DKI, which collects more information than DTI but less than DSI, offers a useful compromise. Like DSI, it can resolve fiber crossings and so accurately map the trajectories of white matter fiber tracts. Like DTI, it can do so in a clinically relevant time frame. The connectomes of disease that will be developed by the Human Connectome Project could offer useful reference maps against which to compare tractography obtained from at-risk patients, leading to earlier and more definitive diagnoses of neurological diseases. However, that promise will only be realized if there is a reliable clinical tool for performing fiber tractography. Both sensitive and clinically translatable, DKI is certainly a strong contender to be that tool.

References

1 Jensen JH, Helpern JA, Ramani A, Lu H, Kaczynski K. Diffusional kurtosis imaging: the quantification of non-gaussian water diffusion by means of magnetic resonance imaging. Magn Reson Med. 2005 Jun;53(6):1432-1440.

2 Fieremans E, Benitez A, Jensen JH, Falangola MF, Tabesh A, Deardorff RL, Spampinato MV, Babb JS, Novikov DS, Ferris SH, Helpern JA. Novel white matter tract integrity metrics sensitive to Alzheimer disease progression. AJNR 2013;34(11):2105-2112.
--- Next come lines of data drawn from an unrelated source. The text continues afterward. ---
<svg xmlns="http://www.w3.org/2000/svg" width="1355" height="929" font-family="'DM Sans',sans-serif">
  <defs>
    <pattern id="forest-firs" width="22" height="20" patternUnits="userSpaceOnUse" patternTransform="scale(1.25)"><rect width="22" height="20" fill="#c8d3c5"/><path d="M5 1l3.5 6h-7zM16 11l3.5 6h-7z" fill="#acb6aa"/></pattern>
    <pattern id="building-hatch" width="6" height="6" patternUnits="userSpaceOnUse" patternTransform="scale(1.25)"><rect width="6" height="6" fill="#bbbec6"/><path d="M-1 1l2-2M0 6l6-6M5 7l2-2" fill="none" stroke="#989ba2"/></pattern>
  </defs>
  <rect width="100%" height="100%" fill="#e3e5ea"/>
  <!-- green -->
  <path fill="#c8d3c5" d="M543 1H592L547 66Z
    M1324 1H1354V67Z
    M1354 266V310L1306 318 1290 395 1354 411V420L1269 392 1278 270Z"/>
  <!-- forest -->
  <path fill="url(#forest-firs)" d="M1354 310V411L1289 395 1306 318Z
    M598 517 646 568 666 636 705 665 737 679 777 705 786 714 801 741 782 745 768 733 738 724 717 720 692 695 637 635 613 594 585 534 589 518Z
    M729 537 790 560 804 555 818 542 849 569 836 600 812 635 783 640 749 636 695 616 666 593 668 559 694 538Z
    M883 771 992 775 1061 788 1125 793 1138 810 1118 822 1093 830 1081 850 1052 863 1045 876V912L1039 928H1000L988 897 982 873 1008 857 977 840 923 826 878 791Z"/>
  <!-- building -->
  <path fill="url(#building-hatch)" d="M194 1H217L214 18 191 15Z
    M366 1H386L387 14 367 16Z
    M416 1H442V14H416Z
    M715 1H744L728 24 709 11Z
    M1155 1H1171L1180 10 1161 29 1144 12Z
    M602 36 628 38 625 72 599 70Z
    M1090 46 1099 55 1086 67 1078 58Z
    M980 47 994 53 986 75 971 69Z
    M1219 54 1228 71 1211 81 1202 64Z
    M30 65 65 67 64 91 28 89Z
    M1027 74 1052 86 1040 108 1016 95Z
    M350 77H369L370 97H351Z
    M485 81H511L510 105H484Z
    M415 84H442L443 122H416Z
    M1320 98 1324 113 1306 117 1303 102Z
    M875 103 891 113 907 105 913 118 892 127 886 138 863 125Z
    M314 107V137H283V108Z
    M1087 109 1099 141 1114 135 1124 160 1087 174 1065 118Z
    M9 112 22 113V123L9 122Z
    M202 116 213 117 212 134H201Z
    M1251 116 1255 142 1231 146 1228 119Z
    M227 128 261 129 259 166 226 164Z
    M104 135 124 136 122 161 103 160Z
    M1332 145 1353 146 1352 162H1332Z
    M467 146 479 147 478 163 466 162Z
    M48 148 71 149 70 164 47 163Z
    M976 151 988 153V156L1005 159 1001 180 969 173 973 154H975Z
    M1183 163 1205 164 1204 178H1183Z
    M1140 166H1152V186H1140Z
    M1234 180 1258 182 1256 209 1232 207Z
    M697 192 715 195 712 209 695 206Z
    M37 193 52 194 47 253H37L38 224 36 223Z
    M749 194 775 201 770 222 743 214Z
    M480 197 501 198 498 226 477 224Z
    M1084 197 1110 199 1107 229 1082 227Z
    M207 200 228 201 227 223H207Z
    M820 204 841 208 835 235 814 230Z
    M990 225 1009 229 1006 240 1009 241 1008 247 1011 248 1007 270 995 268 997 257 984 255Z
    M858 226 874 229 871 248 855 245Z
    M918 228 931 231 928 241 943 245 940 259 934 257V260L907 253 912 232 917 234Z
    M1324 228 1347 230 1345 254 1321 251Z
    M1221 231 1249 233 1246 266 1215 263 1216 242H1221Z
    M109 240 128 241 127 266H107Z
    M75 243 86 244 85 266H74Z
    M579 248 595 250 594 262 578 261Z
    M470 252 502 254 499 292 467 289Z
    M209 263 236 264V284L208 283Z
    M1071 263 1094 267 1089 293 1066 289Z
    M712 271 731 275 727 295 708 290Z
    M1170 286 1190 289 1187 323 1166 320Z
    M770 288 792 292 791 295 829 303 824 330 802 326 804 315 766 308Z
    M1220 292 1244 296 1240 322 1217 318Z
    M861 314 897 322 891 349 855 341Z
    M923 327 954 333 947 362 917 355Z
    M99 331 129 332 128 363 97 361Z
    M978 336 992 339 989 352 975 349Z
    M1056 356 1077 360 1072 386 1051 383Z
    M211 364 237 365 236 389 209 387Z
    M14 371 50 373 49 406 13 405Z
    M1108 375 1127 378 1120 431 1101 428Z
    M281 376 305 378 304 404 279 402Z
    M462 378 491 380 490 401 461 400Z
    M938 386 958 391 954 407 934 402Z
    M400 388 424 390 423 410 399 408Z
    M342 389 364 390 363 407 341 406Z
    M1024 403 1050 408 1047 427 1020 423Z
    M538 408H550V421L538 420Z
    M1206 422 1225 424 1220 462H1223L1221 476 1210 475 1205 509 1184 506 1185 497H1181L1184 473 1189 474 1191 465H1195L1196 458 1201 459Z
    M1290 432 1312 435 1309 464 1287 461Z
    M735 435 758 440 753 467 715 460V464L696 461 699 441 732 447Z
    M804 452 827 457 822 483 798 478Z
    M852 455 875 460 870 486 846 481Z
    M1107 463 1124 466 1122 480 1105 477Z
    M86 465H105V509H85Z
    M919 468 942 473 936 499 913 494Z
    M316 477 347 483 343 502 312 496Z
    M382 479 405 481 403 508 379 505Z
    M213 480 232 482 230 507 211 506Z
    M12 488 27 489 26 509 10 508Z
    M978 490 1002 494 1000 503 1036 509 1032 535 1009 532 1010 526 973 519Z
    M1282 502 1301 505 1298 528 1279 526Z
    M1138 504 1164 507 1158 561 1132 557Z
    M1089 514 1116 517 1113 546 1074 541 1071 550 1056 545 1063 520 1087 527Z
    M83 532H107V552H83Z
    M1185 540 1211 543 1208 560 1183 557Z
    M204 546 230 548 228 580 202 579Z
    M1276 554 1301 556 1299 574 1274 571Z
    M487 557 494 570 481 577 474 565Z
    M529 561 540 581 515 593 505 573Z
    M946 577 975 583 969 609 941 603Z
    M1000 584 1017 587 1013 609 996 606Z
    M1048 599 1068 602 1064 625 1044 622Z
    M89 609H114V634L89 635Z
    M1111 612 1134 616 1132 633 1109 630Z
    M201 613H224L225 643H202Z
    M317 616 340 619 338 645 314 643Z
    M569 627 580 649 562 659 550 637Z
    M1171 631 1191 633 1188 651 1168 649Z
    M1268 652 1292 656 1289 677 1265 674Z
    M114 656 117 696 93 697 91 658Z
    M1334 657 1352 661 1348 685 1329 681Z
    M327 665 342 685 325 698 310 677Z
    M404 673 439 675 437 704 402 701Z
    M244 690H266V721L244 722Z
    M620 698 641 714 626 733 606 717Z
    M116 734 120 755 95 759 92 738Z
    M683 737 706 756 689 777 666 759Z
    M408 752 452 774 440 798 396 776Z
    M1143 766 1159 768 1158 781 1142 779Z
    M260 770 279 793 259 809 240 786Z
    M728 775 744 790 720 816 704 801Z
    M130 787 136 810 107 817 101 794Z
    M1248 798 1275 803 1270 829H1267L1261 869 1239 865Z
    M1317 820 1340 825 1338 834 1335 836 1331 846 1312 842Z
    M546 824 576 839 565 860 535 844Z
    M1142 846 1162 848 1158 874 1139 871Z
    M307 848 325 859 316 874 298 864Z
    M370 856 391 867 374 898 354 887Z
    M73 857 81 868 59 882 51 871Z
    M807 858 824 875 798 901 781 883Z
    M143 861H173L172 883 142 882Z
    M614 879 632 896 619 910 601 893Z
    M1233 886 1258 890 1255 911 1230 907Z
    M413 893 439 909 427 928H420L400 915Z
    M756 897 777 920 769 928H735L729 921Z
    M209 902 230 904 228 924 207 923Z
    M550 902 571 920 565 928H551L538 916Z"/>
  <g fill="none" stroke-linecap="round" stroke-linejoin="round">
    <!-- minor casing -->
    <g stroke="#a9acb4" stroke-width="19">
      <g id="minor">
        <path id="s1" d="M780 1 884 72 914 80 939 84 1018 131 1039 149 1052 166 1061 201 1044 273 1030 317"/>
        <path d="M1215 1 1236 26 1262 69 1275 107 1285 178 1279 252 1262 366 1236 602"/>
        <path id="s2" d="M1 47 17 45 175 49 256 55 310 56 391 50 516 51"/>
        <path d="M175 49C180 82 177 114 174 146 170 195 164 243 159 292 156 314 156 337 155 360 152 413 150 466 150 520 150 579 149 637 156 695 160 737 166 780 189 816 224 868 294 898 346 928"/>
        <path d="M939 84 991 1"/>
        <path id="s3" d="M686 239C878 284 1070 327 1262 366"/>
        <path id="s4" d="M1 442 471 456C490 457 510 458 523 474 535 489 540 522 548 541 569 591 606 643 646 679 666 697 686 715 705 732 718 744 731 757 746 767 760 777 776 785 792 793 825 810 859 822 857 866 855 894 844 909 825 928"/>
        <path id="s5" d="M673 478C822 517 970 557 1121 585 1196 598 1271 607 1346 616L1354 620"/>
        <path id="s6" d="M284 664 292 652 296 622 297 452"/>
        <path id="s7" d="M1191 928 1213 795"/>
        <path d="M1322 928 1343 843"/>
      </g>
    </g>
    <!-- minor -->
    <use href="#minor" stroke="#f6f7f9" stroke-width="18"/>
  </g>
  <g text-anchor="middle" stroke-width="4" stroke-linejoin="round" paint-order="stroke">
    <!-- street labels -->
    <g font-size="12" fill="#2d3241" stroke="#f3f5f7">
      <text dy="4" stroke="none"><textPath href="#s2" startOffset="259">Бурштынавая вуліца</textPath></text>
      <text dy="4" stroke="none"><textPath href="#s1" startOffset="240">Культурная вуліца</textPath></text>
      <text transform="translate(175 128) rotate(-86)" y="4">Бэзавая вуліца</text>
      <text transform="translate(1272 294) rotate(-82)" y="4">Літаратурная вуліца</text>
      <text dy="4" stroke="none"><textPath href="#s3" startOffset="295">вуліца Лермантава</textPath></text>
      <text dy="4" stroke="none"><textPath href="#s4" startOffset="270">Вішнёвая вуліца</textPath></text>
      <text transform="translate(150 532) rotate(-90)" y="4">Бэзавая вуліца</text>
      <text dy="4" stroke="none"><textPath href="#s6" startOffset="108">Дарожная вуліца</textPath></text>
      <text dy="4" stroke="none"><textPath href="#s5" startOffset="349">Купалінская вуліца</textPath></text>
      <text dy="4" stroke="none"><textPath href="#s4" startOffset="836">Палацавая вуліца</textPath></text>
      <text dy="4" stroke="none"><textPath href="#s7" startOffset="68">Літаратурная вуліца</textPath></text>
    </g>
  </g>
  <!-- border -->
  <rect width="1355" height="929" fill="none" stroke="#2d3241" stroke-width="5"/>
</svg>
3 Benitez A, Fieremans E, Jensen JH, Falangola MF, Tabesh A, Ferris SH, Helpern JA. White matter tract integrity metrics reflect the vulnerability of late-myelinating tracts in Alzheimer’s disease. Neuroimage Clin 2014;4-64-71.

4 Hui ES. Fieremans E, Jensen JH, Tabesh A, Feng W, Bonilha L, Spampinato MV, Adams R, Helpern JA. Stroke assessment with diffusional kurtosis imaging. Stroke2012;43(11):2968-2973.

5 Adisetiyo V, Tabesh A, Di Martino A, Falangola MF, Castellanos FX, Jensen JH, Helpern JA. Attention-deficit/hyperactivity disorder without comorbidity is associated with distinct atypical patterns of cerebral microstructural development. Hum Brain Mapp2014;35(5):2148-2162.

6 Steven AJ, Zhuo J, Melhem ER. Diffusion kurtosis imaging: an emerging technique for evaluating the microstructural environment of the brain. AJR Am J Roentgenol. 2014 Jan;202(1):W26-33.